Fluorescence in situ hybridization for detection of classical propionibacteria with specific 16S rRNA-targeted probes and its application to enumeration in Gruyère cheese.

The classical or dairy propionibacteria have well-documented industrial applications and have been proposed for probiotic applications. Given their industrial importance it is necessary to employ fast and reliable techniques to monitor the growth during products elaboration, industrial fermentations or the intestinal transit. Therefore, the aim of this investigation was to design oligonucleotide probes targeting the 16S rRNA of dairy propionibacteria and optimise the fluorescence in situ hybridization (FISH) protocol to detect these bacteria. Two specific probes were in silico designed to detect Propionibacterium freudenreichii and P. jensenii, named Pfr435 and Pj446 respectively. The FISH protocol was optimised for the hybridisation of propionibacteria cells with the universal probe Eub338 and the designed probes. These probes were assayed in situ for their specificity to hybridise species of propionibacteria by observation using fluorescence microscopy and results were compared with the probe Pap446 previously designed for P. acidipropionici. Probes Pap446, Pfr435 and Pj446 were also evaluated by fluorescence spectrophotometry to assess the influence of cells physiological state during growth in batch culture in the fluorescence intensity.

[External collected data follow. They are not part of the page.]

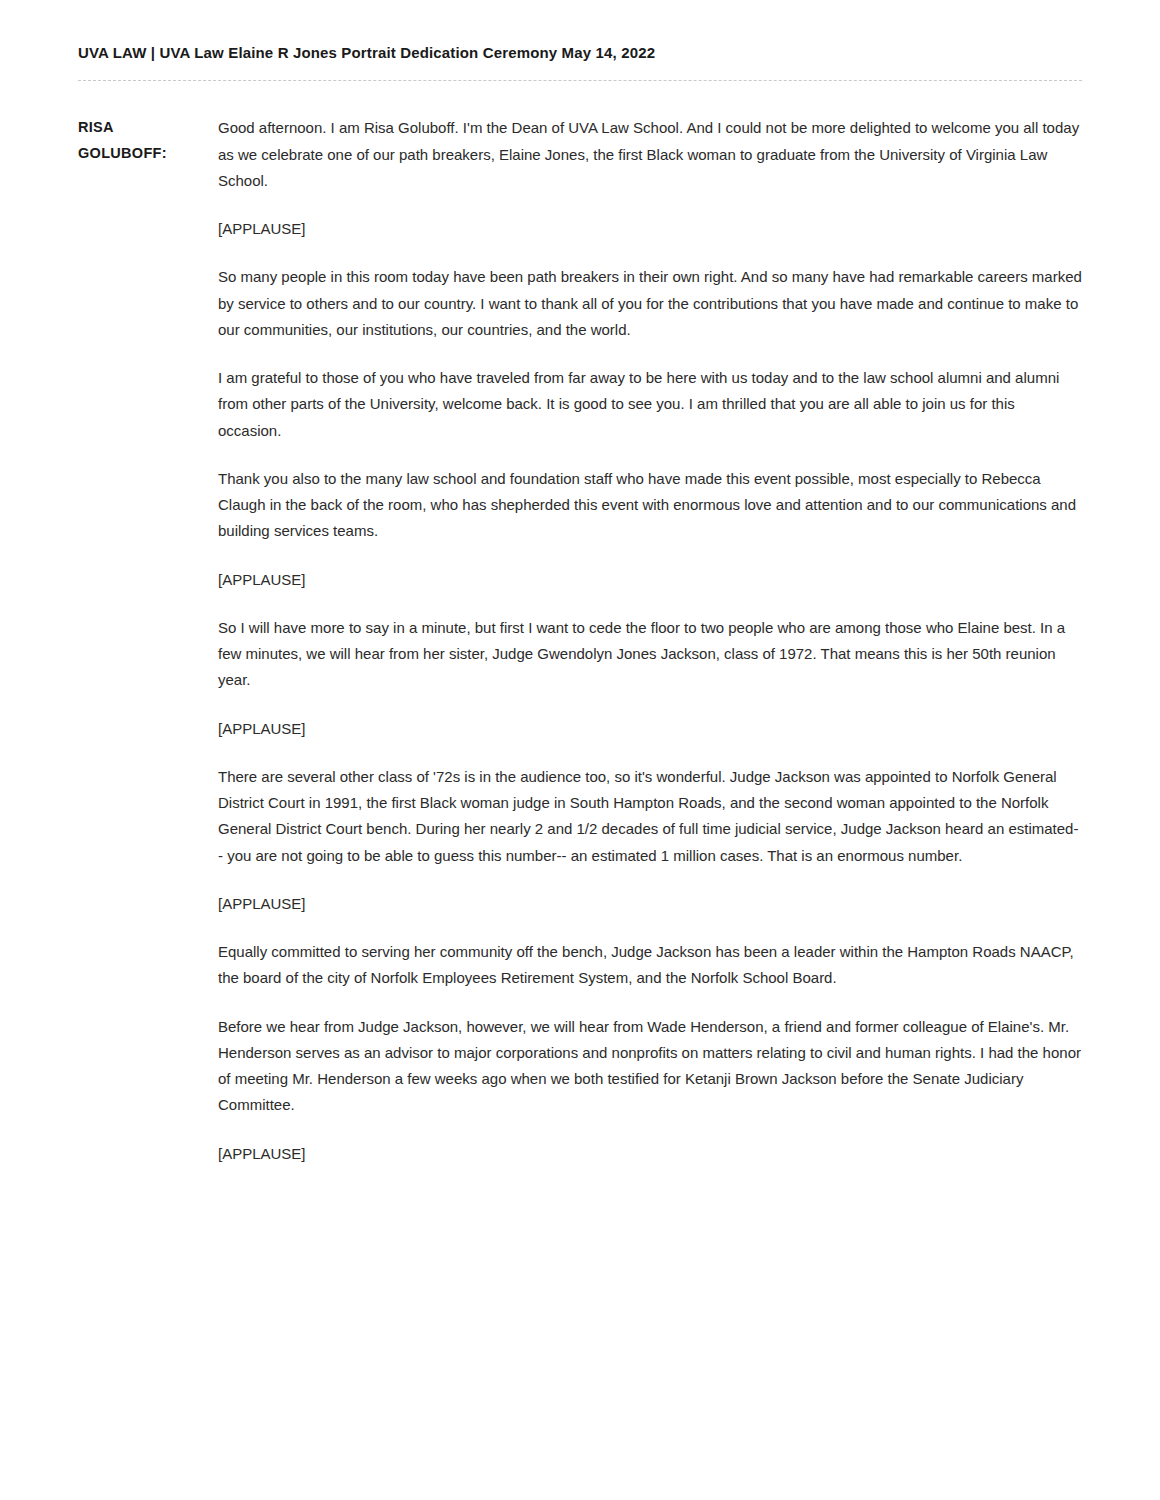UVA LAW | UVA Law Elaine R Jones Portrait Dedication Ceremony May 14, 2022
Risa
Goluboff:
Good afternoon. I am Risa Goluboff. I'm the Dean of UVA Law School. And I could not be more delighted to welcome you all today as we celebrate one of our path breakers, Elaine Jones, the first Black woman to graduate from the University of Virginia Law School.
[APPLAUSE]
So many people in this room today have been path breakers in their own right. And so many have had remarkable careers marked by service to others and to our country. I want to thank all of you for the contributions that you have made and continue to make to our communities, our institutions, our countries, and the world.
I am grateful to those of you who have traveled from far away to be here with us today and to the law school alumni and alumni from other parts of the University, welcome back. It is good to see you. I am thrilled that you are all able to join us for this occasion.
Thank you also to the many law school and foundation staff who have made this event possible, most especially to Rebecca Claugh in the back of the room, who has shepherded this event with enormous love and attention and to our communications and building services teams.
[APPLAUSE]
So I will have more to say in a minute, but first I want to cede the floor to two people who are among those who Elaine best. In a few minutes, we will hear from her sister, Judge Gwendolyn Jones Jackson, class of 1972. That means this is her 50th reunion year.
[APPLAUSE]
There are several other class of '72s is in the audience too, so it's wonderful. Judge Jackson was appointed to Norfolk General District Court in 1991, the first Black woman judge in South Hampton Roads, and the second woman appointed to the Norfolk General District Court bench. During her nearly 2 and 1/2 decades of full time judicial service, Judge Jackson heard an estimated-- you are not going to be able to guess this number-- an estimated 1 million cases. That is an enormous number.
[APPLAUSE]
Equally committed to serving her community off the bench, Judge Jackson has been a leader within the Hampton Roads NAACP, the board of the city of Norfolk Employees Retirement System, and the Norfolk School Board.
Before we hear from Judge Jackson, however, we will hear from Wade Henderson, a friend and former colleague of Elaine's. Mr. Henderson serves as an advisor to major corporations and nonprofits on matters relating to civil and human rights. I had the honor of meeting Mr. Henderson a few weeks ago when we both testified for Ketanji Brown Jackson before the Senate Judiciary Committee.
[APPLAUSE]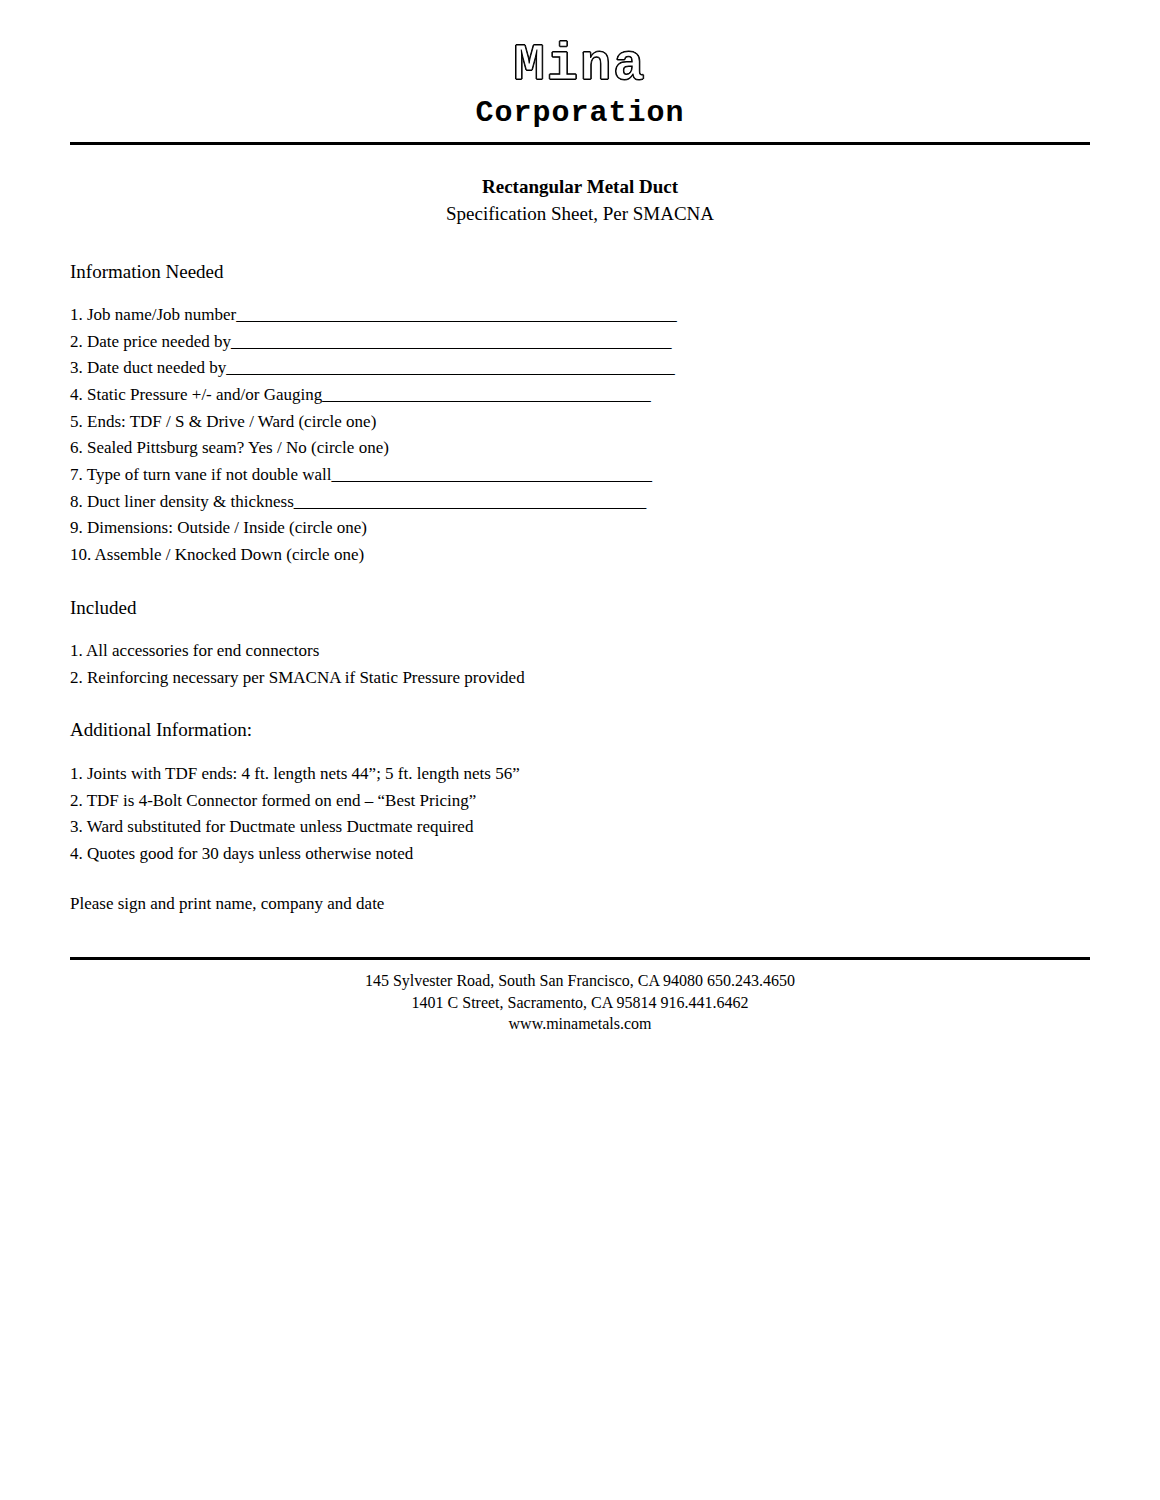Mina
Corporation
Rectangular Metal Duct
Specification Sheet, Per SMACNA
Information Needed
1. Job name/Job number_______________________________________________________
2. Date price needed by_______________________________________________________
3. Date duct needed by________________________________________________________
4. Static Pressure +/- and/or Gauging_________________________________________
5. Ends: TDF / S & Drive / Ward (circle one)
6. Sealed Pittsburg seam? Yes / No (circle one)
7. Type of turn vane if not double wall________________________________________
8. Duct liner density & thickness____________________________________________
9. Dimensions: Outside / Inside (circle one)
10. Assemble / Knocked Down (circle one)
Included
1. All accessories for end connectors
2. Reinforcing necessary per SMACNA if Static Pressure provided
Additional Information:
1. Joints with TDF ends: 4 ft. length nets 44”; 5 ft. length nets 56”
2. TDF is 4-Bolt Connector formed on end – “Best Pricing”
3. Ward substituted for Ductmate unless Ductmate required
4. Quotes good for 30 days unless otherwise noted
Please sign and print name, company and date
145 Sylvester Road, South San Francisco, CA 94080 650.243.4650
1401 C Street, Sacramento, CA 95814 916.441.6462
www.minametals.com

The maximum fluorescence intensity was observed at the onset of the stationary phase of growth and was then reduced. However, changes on the cells permeability did not reduce the efficiency of 16S rRNA hybridisation with the fluorescence-labelled probes. Propionibacteria counts obtained by FISH and plate count methods were compared in a commercial Gruyère cheese. The results showed that this method can be used as a rapid technique for the enumeration of these bacteria in cheese samples.